HONOLULU — Honolulu has become the latest Hawaii county to adopt its own hotel tax after Mayor Rick Blangiardi signed legislation adding a 3% surcharge to the state’s levy on short-term rentals.
Officials estimate the new tax could generate about $86 million a year for Oahu, the Honolulu Star-Advertiser reported.
The surcharge will be imposed on top of the state’s 10.25% tax on gross rental proceeds from hotels, vacation rentals, timeshares and other transient accommodations.
Honolulu plans to allocate 58% of the tax’s revenue to the general fund, about 33% to rail and about 8% to a special fund for natural resources.
Kauai, Maui and Hawaii counties have already adopted the surcharge.

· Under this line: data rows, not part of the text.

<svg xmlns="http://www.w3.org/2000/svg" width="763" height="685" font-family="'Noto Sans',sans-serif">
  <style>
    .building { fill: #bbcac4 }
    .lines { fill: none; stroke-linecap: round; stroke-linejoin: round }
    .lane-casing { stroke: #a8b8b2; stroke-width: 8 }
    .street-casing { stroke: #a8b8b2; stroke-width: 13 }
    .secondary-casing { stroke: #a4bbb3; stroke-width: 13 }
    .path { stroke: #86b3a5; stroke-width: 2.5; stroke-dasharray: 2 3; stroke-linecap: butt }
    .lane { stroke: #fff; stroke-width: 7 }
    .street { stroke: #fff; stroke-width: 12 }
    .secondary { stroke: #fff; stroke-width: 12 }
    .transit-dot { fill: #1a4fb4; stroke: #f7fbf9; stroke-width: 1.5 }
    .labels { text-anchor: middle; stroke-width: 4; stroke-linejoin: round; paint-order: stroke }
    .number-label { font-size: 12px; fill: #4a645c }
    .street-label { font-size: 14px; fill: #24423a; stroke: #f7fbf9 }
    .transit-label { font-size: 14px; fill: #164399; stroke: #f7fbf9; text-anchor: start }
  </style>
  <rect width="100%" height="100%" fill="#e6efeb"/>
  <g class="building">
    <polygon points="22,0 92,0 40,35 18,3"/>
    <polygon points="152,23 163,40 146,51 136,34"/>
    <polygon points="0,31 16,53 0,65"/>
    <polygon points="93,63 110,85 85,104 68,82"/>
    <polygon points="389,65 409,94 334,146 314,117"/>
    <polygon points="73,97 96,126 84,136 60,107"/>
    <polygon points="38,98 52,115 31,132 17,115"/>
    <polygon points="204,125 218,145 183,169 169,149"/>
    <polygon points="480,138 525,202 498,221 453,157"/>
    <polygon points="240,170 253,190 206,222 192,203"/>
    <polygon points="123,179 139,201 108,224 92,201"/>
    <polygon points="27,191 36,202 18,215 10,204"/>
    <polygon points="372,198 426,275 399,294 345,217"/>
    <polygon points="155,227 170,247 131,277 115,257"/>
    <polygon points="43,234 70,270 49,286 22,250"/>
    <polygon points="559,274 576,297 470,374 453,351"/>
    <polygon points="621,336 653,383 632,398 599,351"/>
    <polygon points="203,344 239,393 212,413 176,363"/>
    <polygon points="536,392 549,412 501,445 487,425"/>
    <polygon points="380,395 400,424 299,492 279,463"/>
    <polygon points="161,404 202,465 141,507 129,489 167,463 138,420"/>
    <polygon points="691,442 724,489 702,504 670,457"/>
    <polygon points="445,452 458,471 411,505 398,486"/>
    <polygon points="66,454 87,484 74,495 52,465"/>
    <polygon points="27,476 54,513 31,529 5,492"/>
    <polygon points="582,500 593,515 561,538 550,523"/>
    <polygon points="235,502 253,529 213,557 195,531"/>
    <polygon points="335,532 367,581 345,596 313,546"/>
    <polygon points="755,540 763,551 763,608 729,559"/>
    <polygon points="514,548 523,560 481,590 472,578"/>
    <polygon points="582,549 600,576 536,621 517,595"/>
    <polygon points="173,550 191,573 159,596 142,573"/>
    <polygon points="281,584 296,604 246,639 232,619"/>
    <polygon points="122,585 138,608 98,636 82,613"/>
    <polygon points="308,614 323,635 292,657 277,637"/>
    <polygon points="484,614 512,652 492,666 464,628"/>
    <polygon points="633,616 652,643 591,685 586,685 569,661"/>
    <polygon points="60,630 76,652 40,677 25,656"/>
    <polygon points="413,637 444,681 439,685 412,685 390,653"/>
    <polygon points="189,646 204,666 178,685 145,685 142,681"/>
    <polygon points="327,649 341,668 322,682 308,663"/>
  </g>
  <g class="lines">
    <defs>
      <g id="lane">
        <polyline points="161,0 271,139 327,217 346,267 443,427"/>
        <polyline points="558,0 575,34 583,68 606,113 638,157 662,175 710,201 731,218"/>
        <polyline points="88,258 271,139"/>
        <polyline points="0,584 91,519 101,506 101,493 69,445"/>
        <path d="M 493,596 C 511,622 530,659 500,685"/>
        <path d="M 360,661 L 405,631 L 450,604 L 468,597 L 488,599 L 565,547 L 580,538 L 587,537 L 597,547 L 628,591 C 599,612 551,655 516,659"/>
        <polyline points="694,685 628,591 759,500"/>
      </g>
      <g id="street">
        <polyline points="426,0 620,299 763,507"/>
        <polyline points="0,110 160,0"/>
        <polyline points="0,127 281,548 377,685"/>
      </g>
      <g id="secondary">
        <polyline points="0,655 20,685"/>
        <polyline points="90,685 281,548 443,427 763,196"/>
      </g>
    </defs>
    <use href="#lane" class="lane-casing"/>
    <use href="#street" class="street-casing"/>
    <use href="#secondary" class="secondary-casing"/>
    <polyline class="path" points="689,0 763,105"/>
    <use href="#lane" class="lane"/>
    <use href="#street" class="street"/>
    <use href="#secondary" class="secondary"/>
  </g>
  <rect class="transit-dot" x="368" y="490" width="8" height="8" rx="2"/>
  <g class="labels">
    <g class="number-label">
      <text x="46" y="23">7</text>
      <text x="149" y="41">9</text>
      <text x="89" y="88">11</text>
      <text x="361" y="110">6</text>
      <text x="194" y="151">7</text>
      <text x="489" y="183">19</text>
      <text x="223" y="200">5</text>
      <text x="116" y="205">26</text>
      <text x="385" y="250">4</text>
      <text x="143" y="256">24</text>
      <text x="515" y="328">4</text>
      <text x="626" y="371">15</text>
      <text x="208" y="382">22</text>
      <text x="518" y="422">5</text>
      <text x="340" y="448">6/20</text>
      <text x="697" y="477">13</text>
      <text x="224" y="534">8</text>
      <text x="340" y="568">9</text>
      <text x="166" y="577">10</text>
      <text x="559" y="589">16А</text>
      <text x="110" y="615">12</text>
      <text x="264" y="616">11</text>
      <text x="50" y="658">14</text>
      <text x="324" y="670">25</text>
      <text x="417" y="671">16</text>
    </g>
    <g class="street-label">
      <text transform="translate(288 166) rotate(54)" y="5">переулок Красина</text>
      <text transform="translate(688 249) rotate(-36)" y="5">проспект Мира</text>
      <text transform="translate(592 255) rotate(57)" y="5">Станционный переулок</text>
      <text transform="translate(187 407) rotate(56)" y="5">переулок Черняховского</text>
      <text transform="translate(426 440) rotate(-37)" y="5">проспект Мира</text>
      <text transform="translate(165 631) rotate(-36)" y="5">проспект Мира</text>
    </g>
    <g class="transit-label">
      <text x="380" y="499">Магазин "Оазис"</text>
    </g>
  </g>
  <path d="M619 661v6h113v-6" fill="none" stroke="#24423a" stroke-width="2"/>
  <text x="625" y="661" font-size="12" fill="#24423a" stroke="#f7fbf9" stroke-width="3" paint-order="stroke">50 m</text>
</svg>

The counties acted after the state Legislature this year stopped a sharing portion of the state tax with them. The counties used to collectively receive about $130 million of the state’s transient accommodations tax revenue annually. Honolulu County received 44%, or about $45 million, of the total.
The measure passed by lawmakers allows counties to recoup funds by implementing their own tax.
The Honolulu City Council passed the bill in a 6-3 vote earlier this month. Council members Heidi Tsuneyoshi, Augie Tulba and Carol Fukunaga voted against it because it allocated funds to the city’s rail project.